> _Task directions_: In the TSA screening excerpt, what does using your full name when booking a plane ticket include?

> _Text excerpt_:
The TSA’s Selectee List changes constantly for the following reasons:

  • Booking a one-way ticket
  • Paying for a ticket with cash
  • Making flight reservations on short notice
  • Recent travel to certain countries
  • Holding a passport from a country that the U.S. does not have a good relationship with.

There are signs that will indicate you have been flagged for additional screenings:

  • You were not able to print a boarding pass from an airline ticketing kiosk or from the internet.
  • You were denied or delayed boarding.
  • A ticket agent “called someone” before handing you a boarding pass.

What to do?

Having an SSSS on your boarding pass once or twice is not a big deal, according to Fodor’s. Travelers should expect to go through a body scanner and a metal detector, receive an enhanced pat-down, have your hands and belongings swabbed, and get your bags manually searched.

If you find that you’re constantly being sent to secondary screening, here are a few steps you can take.

Use your full name when booking a plane ticket

This includes your middle name to reduce the chances that you’ll get flagged because someone with a similar name is on some kind of watch list.

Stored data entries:
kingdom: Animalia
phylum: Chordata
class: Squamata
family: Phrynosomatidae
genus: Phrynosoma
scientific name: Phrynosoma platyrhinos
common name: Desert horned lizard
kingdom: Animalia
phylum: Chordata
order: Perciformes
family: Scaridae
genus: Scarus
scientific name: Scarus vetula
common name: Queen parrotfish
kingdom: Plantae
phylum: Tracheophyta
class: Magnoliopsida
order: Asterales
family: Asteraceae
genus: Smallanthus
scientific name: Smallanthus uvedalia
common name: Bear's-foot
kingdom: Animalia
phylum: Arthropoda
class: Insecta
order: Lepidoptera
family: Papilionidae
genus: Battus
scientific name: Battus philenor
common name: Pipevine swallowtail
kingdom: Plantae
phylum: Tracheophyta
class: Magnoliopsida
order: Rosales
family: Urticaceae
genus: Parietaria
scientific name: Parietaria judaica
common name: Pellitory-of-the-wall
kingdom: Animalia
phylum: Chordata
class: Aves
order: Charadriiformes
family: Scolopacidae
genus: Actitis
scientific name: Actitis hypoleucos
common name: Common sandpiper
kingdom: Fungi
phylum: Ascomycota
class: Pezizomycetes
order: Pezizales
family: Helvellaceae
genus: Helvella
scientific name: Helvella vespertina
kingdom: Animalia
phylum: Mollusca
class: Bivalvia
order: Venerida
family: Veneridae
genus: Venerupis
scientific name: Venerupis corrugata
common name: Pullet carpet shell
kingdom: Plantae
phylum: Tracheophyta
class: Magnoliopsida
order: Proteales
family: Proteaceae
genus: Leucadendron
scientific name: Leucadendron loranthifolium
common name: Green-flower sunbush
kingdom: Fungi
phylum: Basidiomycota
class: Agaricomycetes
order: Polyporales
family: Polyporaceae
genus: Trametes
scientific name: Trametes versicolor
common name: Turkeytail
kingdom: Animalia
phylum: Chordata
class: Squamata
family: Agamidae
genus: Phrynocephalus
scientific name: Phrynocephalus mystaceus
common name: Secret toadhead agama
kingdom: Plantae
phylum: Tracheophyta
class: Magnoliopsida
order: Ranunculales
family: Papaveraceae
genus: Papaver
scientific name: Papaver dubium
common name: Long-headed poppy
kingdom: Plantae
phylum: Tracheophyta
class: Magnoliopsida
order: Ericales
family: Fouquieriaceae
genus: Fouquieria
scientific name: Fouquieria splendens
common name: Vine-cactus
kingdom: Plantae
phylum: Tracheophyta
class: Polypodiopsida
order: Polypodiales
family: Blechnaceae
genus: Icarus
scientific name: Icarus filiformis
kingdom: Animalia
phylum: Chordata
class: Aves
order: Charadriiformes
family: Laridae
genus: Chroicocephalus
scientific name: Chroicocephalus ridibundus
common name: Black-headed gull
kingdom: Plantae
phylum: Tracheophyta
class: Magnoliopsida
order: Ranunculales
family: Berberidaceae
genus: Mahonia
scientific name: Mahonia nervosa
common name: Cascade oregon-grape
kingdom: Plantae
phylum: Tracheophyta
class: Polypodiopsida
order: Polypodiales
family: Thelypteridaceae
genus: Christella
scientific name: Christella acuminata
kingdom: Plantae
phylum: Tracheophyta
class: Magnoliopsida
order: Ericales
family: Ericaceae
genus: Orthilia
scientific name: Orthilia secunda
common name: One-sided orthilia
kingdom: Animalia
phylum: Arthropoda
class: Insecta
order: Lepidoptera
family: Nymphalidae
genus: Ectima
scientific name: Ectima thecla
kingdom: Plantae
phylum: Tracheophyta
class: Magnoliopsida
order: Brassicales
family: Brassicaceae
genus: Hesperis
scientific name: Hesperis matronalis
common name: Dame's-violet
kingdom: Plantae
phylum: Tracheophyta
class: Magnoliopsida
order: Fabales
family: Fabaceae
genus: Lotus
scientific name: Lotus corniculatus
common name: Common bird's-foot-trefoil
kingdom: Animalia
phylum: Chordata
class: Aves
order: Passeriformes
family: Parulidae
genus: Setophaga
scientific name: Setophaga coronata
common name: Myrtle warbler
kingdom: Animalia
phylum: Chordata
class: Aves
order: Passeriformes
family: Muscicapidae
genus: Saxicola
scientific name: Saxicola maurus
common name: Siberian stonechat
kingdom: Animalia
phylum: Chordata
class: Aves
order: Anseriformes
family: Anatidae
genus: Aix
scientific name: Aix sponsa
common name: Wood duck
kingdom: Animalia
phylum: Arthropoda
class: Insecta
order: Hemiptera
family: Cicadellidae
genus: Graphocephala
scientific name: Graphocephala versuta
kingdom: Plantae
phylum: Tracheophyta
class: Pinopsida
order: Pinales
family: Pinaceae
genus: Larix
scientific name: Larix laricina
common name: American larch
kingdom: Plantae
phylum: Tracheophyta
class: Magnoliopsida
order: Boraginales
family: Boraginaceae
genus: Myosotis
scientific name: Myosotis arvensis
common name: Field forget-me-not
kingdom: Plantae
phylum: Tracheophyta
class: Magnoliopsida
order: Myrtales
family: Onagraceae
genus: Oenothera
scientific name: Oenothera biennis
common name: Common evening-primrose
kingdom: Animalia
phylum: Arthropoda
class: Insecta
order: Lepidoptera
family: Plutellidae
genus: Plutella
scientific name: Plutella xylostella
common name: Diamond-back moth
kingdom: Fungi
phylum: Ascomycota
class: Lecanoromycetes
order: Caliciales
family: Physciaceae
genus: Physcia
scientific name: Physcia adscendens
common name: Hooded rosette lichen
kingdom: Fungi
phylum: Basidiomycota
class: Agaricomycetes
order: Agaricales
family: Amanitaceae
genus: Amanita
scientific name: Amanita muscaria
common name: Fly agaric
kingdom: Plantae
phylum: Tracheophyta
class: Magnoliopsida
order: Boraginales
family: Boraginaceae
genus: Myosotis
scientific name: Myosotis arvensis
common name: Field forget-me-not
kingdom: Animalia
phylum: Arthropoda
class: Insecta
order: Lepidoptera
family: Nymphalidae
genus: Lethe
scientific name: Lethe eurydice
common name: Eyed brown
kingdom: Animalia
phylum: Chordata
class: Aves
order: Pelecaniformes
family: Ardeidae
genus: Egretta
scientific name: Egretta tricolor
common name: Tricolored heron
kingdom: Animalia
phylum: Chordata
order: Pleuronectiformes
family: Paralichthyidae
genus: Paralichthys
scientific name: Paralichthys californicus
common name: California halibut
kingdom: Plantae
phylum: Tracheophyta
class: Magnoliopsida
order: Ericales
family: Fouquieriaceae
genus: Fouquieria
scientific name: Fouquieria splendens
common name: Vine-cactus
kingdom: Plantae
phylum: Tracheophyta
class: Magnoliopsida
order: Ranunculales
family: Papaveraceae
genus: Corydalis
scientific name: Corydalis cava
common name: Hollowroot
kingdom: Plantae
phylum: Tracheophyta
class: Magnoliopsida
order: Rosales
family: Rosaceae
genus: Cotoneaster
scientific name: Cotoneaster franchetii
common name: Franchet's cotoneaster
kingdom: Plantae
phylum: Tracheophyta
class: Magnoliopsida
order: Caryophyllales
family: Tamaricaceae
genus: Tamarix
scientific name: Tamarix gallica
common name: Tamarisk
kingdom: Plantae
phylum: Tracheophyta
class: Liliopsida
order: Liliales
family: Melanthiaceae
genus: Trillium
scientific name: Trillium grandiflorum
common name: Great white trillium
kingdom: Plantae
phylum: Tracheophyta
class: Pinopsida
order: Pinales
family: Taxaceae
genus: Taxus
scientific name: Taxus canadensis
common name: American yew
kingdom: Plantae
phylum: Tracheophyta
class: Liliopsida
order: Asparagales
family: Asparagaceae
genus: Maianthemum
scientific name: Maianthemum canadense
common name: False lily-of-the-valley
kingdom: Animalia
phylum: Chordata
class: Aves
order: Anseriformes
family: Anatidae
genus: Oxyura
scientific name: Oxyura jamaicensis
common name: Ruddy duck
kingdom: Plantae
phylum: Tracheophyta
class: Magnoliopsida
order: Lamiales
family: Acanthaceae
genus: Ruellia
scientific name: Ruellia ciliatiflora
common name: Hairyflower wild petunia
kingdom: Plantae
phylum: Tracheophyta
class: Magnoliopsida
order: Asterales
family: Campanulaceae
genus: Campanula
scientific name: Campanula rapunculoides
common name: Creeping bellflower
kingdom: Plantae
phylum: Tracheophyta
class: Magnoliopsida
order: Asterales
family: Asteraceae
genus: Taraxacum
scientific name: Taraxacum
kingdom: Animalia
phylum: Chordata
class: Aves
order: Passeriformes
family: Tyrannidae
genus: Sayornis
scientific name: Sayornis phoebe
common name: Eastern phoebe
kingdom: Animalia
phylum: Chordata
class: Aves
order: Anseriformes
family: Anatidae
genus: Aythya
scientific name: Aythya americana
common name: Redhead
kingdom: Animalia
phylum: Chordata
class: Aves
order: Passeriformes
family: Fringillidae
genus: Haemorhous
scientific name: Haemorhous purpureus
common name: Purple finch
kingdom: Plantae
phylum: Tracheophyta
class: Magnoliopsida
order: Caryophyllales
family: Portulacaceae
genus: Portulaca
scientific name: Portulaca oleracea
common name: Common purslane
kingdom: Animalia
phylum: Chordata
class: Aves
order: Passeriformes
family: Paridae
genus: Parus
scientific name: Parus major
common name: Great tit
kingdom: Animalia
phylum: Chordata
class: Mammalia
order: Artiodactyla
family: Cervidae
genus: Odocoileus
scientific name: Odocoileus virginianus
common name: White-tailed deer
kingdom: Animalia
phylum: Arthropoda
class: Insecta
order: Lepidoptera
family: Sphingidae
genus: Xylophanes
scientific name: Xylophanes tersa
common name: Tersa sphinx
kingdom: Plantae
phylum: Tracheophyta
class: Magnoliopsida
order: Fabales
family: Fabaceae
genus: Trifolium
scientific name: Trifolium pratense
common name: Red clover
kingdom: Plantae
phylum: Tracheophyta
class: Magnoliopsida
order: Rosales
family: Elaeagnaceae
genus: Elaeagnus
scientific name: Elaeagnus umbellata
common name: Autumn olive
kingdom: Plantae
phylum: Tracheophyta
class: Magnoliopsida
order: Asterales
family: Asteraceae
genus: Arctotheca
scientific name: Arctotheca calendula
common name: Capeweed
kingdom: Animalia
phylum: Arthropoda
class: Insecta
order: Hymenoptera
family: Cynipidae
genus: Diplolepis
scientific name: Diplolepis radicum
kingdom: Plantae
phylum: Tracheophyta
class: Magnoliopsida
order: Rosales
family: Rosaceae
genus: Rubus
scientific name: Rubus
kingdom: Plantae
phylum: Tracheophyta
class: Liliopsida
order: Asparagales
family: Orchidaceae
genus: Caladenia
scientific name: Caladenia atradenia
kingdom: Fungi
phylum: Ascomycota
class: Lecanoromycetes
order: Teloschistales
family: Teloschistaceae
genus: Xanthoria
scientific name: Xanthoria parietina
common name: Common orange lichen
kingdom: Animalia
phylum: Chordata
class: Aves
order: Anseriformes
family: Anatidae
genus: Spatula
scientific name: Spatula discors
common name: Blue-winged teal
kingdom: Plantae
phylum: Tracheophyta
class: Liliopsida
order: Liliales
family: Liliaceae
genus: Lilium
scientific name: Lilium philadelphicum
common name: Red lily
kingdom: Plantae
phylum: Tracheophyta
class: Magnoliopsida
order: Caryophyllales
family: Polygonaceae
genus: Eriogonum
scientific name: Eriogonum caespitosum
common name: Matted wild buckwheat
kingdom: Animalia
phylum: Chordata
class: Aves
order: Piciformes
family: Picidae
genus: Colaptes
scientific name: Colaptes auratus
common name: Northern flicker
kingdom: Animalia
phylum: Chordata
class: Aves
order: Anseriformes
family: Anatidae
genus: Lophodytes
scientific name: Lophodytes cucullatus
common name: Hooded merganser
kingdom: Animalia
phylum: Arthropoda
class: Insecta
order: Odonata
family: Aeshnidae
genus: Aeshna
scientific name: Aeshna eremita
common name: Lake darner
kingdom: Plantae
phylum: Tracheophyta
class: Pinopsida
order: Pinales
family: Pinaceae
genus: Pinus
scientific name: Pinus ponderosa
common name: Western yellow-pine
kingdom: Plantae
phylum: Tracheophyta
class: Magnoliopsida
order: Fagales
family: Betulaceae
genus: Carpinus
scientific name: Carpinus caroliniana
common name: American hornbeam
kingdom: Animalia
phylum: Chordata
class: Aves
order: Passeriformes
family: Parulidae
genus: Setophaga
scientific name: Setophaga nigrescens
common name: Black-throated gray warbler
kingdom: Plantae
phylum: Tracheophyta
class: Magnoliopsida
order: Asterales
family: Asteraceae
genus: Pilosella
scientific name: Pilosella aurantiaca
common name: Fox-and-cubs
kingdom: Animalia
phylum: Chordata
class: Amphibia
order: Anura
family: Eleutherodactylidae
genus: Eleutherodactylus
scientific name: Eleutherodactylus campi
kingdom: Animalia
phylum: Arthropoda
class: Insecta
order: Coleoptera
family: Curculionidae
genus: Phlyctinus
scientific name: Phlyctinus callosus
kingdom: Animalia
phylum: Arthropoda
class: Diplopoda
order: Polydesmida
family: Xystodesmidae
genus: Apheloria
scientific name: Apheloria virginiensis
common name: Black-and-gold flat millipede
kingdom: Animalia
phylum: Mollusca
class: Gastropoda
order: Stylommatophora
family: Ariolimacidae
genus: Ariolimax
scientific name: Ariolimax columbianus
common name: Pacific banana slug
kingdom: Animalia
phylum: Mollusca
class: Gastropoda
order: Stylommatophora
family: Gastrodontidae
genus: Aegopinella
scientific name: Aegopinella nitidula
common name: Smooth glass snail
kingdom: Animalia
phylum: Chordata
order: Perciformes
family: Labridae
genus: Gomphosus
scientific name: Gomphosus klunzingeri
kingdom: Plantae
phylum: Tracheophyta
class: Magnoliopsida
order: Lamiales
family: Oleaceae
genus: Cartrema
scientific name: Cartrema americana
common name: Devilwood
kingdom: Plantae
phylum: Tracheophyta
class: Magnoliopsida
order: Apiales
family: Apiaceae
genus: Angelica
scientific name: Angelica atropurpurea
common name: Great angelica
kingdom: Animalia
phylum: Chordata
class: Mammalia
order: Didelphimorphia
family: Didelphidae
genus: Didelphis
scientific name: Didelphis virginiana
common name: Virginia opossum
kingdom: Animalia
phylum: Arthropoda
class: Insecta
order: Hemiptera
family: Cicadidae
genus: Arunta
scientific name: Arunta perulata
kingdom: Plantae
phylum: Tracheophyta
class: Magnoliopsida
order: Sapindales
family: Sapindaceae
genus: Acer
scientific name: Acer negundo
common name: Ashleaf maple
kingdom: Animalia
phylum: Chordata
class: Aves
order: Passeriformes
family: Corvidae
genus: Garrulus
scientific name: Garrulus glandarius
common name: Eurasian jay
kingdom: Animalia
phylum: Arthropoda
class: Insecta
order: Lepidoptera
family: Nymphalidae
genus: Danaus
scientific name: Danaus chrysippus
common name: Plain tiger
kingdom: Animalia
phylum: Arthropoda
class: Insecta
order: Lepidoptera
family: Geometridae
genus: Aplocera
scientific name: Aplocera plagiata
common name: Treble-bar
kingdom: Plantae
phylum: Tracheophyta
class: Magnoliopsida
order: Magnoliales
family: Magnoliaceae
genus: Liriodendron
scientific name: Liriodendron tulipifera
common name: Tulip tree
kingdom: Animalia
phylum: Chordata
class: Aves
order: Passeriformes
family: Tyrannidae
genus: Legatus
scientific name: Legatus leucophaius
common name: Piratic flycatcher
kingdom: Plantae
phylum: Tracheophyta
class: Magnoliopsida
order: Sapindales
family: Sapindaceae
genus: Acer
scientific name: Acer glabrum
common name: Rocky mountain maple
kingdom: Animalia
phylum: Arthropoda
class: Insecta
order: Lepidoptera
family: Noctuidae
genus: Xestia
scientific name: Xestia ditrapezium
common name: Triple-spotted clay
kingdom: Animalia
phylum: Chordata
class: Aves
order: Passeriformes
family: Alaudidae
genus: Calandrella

> _Task answer_: Your middle name.